Tutuklu sanık Servet Özer ise, savunmasında HTS kayıtlarının incelenmesini istediğini belirterek, “Bu olaydan 10-15 gün önce sanık olan amca çocuklarımla hiçbir görüşmem olmadı. Benim Cantürk Erzen ve ailesi ile hiçbir husumetim yoktur. Benim amca çocuklarım benim için neden adam vursun? Cantürk bile geçen celse böyle bir olay olacağını tahmin etmediğini söyledi. Ben nasıl tahmin edeyim. Ben suçsuzum. Bende herhangi bir silah yoktu. 10 aydır tutukluyum, tahliyemi talep ediyorum” şeklinde konuştu.
“Oğlum ‘baba’ diye bağırınca şahsın alkollü olduğunu düşünüp oğlumu vurdu sandım”
Tutuklu sanık Tarık Özer de istemeyerek olaya dahil olduğunu ve pişman olduğunu söyleyerek, “Yunus Emre bana amca diye hitap ediyordu. Ben kendisini çok seviyordum. Yunus Emre’nin öldüğünü duyunca çok üzüldüm. Amacım Yunus Emre’yi öldürmek değildi. Oğlum ölmüş gibi hissettim. Yunus Emre silah çıkardı. Yanında oğlum ve kardeşim vardı. Kardeşime sıkmaya başladı. Oğlum ‘baba’ diye bağırınca şahsın alkollü olduğunu düşünüp oğlumu vurdu sandım. Sadece kendisini engellemek için bacaklarına doğru ateş ettim. Böyle bir olay olduğu için üzgün ve pişmanım” dedi.
Duruşmada beyanda bulunan müşteki avukatı Kerim Bahadır Şeker ise, “Olayda herhangi bir meşru müdafaa söz konusu değildir. Meşru müdafaanın koşulları arasında saldırı olmalı, savunma olmalı, orantılılık olmalı ve araçların eşitliği olmalı. Bu olayda bunların hiçbiri yoktur. Haksız tahrik de söz konusu değildir. Sanıkların pasaportu aracın içerisinden çıkmıştır. Bu kaçacaklarını göstermektedir. Meydana gelen olayda sanıklar lehine takdiri indirim nedenlerinin de uygulanmaması suretiyle en ağır şekilde cezalandırılmalarını istiyoruz” diye konuştu.

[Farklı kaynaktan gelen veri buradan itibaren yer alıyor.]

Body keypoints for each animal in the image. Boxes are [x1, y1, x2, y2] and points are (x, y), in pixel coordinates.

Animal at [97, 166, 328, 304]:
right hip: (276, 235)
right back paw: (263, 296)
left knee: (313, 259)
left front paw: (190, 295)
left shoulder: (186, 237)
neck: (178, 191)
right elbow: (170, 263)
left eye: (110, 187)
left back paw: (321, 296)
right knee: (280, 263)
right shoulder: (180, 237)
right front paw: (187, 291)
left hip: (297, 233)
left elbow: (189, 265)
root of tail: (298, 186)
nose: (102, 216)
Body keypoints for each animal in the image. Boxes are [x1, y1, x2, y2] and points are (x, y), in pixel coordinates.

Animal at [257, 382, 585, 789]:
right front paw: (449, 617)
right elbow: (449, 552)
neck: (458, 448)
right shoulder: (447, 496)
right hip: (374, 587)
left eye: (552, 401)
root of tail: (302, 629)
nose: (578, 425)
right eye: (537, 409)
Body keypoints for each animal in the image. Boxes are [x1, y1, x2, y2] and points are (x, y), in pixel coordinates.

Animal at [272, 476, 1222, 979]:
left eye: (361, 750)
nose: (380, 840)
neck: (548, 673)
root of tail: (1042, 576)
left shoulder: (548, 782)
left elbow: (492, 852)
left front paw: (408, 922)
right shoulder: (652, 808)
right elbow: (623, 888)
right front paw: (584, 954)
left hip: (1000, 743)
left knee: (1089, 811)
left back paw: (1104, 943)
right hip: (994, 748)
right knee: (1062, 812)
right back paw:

Mahkeme sanıkların tutukluluk halinin devamına hükmetti
Duruşmada ara kararını açıklayan mahkeme heyeti, haklarında adli kontrol tedbiri bulunan tutuksuz sanıkların imza şeklindeki adli kontrol tedbirlerinin kaldırılmasına, yurt dışı çıkış yasağı tedbirinin devam etmesine karar verdi. Ayrıca heyet, tutuklu sanıkların tutukluluk halinin devamına hükmederek, duruşmayı erteledi.
İddianameden
Bakırköy Cumhuriyet Başsavcılığı tarafından hazırlanan iddianamede, 28 Temmuz günü gece saat 23.20 sıralarında Esenyurt Güzelyurt Mahallesi Mehmet Akif Ersoy Caddesi’nde Baray Tekel-Gold Park Şarküteri isimli iş yerinde meydana gelen olay anlatıldı. İddianamede, taraflar arasında meydana gelen tartışma ve silahla ateş edilmesi sonucu Yunus Emre Erzen’in 8 adet kurşunla yaralanarak hayatını kaybettiği, Batuhan Bayındır’ın ise 2 el ateş edilmesi sonucu yaralanarak öldüğü anlatıldı. İddianamede müşteki Yusuf Erzen ve şüpheli Murat Özer’in de çeşitli yerlerinden yaralandıkları belirtildi. İddianamede şüpheliler Tarık, Murat, Azat, ve Servet Özer’in ‘tasarlayarak kan gütme saikiyle kasten öldürme’, ‘kasten öldürme’, ‘tasarlayarak kan gütme saikiyle kasten öldürmeye teşebbüs’ ve 6136 Sayılı Kanun’a muhalefet suçlarından 1 kez ağırlaştırılmış müebbet, 1 kez müebbet ve 16 yıl 6 aydan 31 yıl 9 aya kadar hapisle cezalandırılmaları talep edildi. Diğer 5 şüphelinin ise değişen oranlarda hapisle cezalandırılması talep edildi.